PROMPT - Retype everything from the line containing "Игра Менеджер" down to the line containing "Опровержение слухов об увольнении Валттери Б", both included, without any changes.

[[ GIVEN DATA, beginning ]]

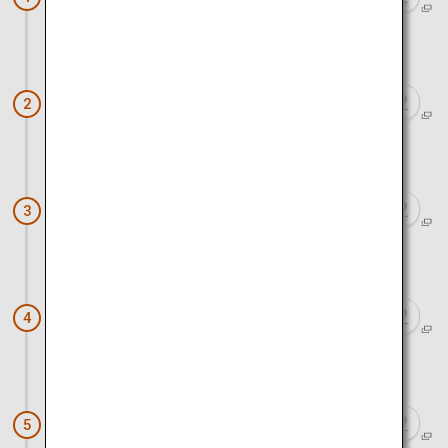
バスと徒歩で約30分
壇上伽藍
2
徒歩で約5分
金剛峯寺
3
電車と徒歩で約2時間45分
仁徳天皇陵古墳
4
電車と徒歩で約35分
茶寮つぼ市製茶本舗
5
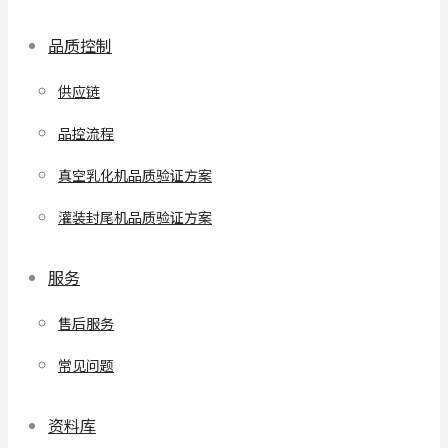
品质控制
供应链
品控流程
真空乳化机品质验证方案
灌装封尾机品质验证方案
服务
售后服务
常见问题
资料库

[[ GIVEN DATA, end ]]
[[ GIVEN DATA, beginning ]]

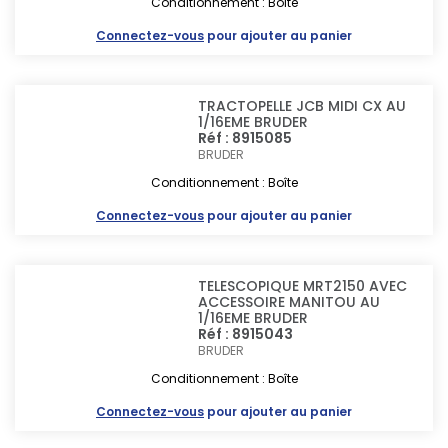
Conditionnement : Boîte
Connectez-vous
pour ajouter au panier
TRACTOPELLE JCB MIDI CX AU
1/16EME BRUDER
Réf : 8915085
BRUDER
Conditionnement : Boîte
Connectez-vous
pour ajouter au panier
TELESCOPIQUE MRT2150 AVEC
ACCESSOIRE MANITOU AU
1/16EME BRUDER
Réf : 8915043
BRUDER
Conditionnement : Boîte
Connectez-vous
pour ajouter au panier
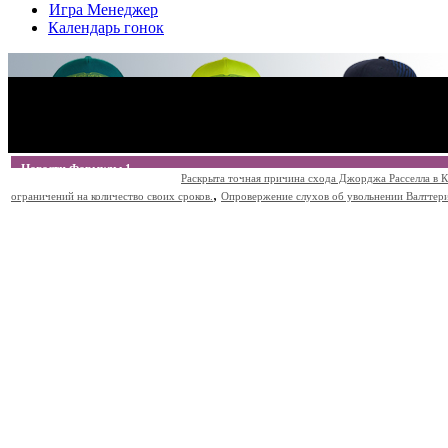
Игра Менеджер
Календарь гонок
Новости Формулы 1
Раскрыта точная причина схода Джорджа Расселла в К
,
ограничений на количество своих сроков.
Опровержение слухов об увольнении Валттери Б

[[ GIVEN DATA, end ]]

TASK OUTPUT -
Игра Менеджер
Календарь гонок
Новости Формулы 1
Раскрыта точная причина схода Джорджа Расселла в К
,
ограничений на количество своих сроков.
Опровержение слухов об увольнении Валттери Б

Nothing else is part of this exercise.